■ **Required action 1**
Write out the part of the public speaking text from "However, without striving" up to and including "the same time.", keeping every word and mark unchanged.

Public Speaking Confidence: How Perfection Isn't Always Helpful
If you are a perfectionist, then any form of public presentation is going to feel uncomfortable to you and can affect your public speaking confidence.
However, without striving for excellence your public presentation might become very uncomfortable for your audience.
The problem with a ‘perfectionist’ approach is the tendency to over-prepare so that the presentation becomes wooden and robotic.
The ideal balance is something called ‘planned spontaneity'.
Planned Spontaneity to Help with Public Speaking Confidence
Planned Spontaneity is a way to get a clear idea of what you want to say without being too rigid about the exact words you use to say it.
My father, as a professional violinist, used to say either you or your audience is probably going to suffer, but it should never be both at the same time.
For a perfectionist the urge is to prepare everything to try to make it ‘perfect’; however, almost all presentations require a degree of interaction and flexibility.
If the presentation is too well rehearsed, it may appear stiff and inflexible.
I remember a cello teacher telling me that there is a big difference between preparing for a performance to go right, as opposed to preparing to try to stop it from going wrong.
Speaking in Public in Politics
Analysing a politician’s conference speech is always a little unfair because the very nature of the speech and its style usually lends itself to rigid self-consciousness.
Liz Truss’ speech as Environment Secretary to the Tory conference in 2014 has already become a popular meme for her ‘That is a disgrace!’ comment. But it is also a good example of how in an effort to get it exactly right (or maybe in an effort to stop it from going wrong) a speech can quickly feel over-thought and lose its flow and spontaneity.
Note the well-rehearsed pauses, the self-conscious smile to allow time for applause and the over-rehearsed gestures to punctuate firstly, the Harold MacMillan ‘you’ve never had it so good’ parody and then the self-conscious outrage punctuating the ‘that’s a disgrace’ comment.
However, in many aspects Liz Truss is doing everything absolutely right: the pace, the pauses and the punctuation of her words with emphatic gestures: note the rhetorical use of threes, particularly the ‘two-thirds of apples’, ‘nine-tenths of pears’ followed by the ‘two-thirds of cheese’ is excellent,
but then there is the big self-conscious pause before ‘that is a disgrace’, which is then followed by the extended frown to show that she is not happy. It all feels very staged.
The problem of course is this:
- too much planning = stiff and robotic
- not enough planning = unfocused and chaotic
The balance is often hard to achieve and therefore requires discovering the sweet spot of the speaking oxymoron ‘planned spontaneity’.

■ **Available data**
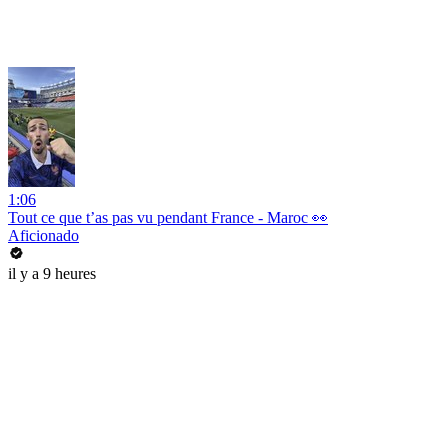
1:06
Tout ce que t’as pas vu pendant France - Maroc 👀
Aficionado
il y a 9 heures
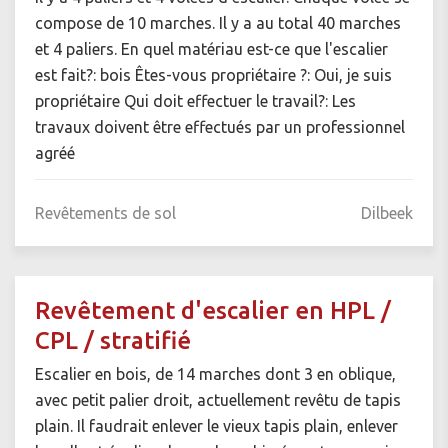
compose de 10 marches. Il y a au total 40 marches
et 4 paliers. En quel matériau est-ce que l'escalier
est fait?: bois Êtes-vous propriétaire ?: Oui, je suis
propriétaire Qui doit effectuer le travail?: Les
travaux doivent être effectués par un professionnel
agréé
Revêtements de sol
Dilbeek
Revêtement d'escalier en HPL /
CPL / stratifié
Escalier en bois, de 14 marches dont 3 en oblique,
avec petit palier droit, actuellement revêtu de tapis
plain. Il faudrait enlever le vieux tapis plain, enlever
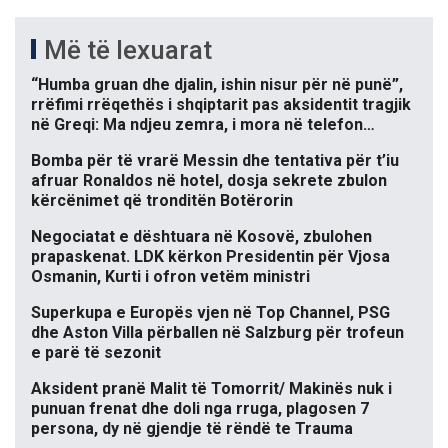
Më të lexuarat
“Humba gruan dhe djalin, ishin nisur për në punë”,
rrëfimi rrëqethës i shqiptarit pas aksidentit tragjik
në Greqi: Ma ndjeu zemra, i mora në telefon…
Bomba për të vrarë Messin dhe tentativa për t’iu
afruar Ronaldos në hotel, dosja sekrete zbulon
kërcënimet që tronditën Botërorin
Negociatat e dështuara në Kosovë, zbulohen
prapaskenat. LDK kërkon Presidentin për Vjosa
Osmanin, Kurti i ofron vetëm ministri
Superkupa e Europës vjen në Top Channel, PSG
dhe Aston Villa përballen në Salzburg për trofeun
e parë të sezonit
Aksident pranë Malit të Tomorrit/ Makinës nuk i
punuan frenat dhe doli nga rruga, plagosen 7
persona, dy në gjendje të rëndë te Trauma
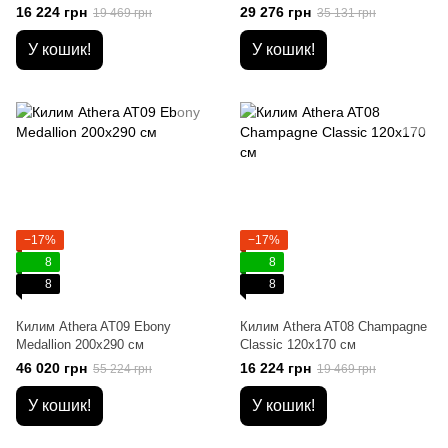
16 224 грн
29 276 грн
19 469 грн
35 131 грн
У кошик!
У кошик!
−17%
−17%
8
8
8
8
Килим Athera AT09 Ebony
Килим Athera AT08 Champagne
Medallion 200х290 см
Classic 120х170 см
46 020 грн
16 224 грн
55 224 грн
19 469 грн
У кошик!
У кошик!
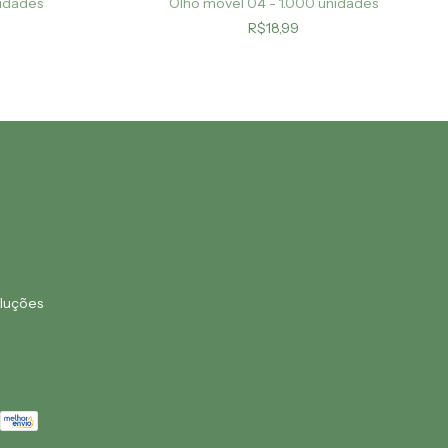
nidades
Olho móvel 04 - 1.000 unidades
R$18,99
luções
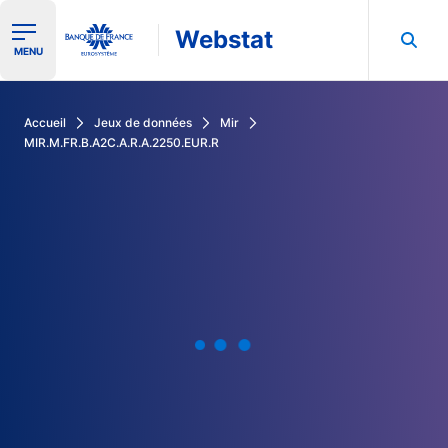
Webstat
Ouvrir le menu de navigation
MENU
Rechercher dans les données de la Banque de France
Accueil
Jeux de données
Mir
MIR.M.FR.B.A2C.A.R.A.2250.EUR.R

■ **Required action 2**
Find each line of the records that contains the string "Килим" and copy those lines. Case counts.

■ **Answer section 1**
However, without striving for excellence your public presentation might become very uncomfortable for your audience.
The problem with a ‘perfectionist’ approach is the tendency to over-prepare so that the presentation becomes wooden and robotic.
The ideal balance is something called ‘planned spontaneity'.
Planned Spontaneity to Help with Public Speaking Confidence
Planned Spontaneity is a way to get a clear idea of what you want to say without being too rigid about the exact words you use to say it.
My father, as a professional violinist, used to say either you or your audience is probably going to suffer, but it should never be both at the same time.

■ **Answer section 2**
Килим Athera AT09 Ebony
Килим Athera AT08 Champagne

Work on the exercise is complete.